Internal links can help, too. Link to important pages from your homepage. On content pages link to relevant content on other pages.

Sitemap
  A lot of buzz around this one. Some report that a clear, well-structured Sitemap helped get all of their pages indexed.
page load time and the ease with which the Googlebot can crawl a page may affect how many pages are indexed. The logic is that the faster the Googlebot can crawl, the greater number of pages that can be indexed.
This could involve simplifying the structures and/or navigation of the site. The spiders have difficulty with Flash and Ajax. A text version should be added in those instances. Google's crawl caching proxy at any website or blog. This was part of the Big Daddy update to make the engine faster. Any one of three indexes may crawl a site and send the information to a remote server, which is accessed by the remaining indexes like the blog index or the AdSense index  instead of the bots for those indexes physically visiting your site. They will all use the mirror instead.

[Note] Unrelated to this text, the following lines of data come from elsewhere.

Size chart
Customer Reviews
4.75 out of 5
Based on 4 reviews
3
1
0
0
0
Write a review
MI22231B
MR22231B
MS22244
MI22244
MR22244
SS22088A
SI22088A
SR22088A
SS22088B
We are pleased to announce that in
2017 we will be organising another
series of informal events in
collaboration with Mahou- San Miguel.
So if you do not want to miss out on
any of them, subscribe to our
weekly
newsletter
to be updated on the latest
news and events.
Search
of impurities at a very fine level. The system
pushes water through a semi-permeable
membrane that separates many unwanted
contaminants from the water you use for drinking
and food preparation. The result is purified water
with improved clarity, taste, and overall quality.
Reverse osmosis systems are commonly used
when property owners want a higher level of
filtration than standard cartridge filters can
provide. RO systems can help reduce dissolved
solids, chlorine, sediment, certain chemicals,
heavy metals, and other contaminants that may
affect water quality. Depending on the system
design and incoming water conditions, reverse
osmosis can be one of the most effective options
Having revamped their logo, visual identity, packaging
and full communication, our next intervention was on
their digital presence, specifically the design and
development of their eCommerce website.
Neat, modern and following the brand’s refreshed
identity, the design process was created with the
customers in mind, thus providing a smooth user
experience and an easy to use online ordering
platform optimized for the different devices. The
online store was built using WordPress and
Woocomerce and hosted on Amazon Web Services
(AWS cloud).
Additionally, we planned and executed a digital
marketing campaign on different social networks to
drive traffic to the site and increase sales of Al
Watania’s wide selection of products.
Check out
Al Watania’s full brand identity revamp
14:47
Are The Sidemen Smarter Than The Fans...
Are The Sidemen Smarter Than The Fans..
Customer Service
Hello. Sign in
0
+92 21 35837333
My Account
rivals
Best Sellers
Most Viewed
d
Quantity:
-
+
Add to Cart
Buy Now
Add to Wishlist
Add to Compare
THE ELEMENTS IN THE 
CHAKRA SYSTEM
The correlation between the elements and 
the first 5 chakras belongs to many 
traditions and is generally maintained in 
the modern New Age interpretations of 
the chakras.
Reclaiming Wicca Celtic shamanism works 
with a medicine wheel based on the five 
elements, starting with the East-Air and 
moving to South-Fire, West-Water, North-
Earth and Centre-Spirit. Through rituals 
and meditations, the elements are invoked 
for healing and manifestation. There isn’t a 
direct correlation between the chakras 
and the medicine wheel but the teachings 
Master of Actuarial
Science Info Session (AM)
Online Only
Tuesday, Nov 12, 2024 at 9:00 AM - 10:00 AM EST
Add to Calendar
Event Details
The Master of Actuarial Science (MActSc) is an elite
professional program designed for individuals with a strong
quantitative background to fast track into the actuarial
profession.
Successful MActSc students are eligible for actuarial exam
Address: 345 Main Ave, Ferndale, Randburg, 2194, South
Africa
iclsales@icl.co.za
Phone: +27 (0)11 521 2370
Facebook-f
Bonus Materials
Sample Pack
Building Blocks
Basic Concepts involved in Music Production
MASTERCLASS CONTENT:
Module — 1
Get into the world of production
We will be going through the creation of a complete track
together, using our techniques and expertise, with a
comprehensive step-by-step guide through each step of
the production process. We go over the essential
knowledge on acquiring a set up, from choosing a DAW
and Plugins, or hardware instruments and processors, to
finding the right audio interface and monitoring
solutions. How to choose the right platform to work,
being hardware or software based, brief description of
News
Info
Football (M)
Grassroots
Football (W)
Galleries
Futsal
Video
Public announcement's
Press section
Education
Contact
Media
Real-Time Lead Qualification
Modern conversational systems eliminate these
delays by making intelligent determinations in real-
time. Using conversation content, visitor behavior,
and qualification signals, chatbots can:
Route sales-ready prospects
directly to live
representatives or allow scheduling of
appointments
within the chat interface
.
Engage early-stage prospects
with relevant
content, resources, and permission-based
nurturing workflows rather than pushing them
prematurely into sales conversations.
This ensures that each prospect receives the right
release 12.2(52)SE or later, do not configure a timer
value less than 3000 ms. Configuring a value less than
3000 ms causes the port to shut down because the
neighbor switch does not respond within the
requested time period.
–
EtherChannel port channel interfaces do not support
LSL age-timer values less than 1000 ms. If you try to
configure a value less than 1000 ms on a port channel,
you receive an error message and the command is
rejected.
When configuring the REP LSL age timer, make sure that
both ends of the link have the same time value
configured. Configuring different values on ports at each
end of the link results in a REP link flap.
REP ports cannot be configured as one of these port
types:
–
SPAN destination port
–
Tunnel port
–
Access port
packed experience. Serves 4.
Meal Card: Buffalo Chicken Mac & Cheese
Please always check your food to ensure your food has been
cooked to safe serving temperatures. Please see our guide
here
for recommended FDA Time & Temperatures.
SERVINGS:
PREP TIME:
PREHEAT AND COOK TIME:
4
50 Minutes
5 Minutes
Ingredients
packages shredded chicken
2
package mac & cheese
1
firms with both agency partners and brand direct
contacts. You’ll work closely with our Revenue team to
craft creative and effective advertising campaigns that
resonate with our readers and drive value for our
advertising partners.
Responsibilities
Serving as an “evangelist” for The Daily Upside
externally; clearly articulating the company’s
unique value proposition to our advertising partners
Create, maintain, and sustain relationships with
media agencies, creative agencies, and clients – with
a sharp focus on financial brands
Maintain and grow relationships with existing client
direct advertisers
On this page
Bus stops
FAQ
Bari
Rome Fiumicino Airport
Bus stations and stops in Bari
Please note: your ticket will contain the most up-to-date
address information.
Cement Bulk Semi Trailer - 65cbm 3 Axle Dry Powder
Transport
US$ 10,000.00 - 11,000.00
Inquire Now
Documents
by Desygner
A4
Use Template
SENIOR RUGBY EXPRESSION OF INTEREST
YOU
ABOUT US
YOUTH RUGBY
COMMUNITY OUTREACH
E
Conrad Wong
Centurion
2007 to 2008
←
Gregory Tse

  So the crawl caching proxy work like this: if service X fetches a page, and then later service Y would have fetched the exact same page, Google will sometimes use the page from the caching proxy. Joining service X AdSense, blogsearch, News crawl, any Google service that uses a bot doesn’t queue up pages to be include in our main web index. Also, note that robots.txt rules still apply to each crawl service appropriately. If service X was allowed to fetch a page, but a robots.txt file prevents service Y from fetching the page, service Y wouldn’t get the page from the caching proxy. Finally, note that the crawl caching proxy is not the same thing as the cached page that you see when clicking on the “Cached” link by web results. Those cached pages are only updated when a new page is added to our index. It’s more accurate to think of the crawl caching proxy as a system that sits outside of webcrawl, and which can sometimes return pages without putting extra load on external sites.
Verify
  Verify the site with Google using the Webmaster tools. There are many page rank sites that will check this.
Content, content, content
  Make sure content is original. If a verbatim copy of another page, the Googlebot may skip it. Update frequently. This will keep the content fresh. Pages with an older timestamp might be viewed as static, outdated, or already indexed.
Staggered launch
  Launching a huge number of pages at once could send off spam signals. In one forum, it is suggested that a webmaster launch a maximum of 5,000 pages per week. This could be a costly mistake.
Find the top queries that lead to your site and remember that anchor text helps in links. Use Google's tools to see which of your pages are indexed, and if there are violations of some kind. Specify your preferred domain so Google knows what to index.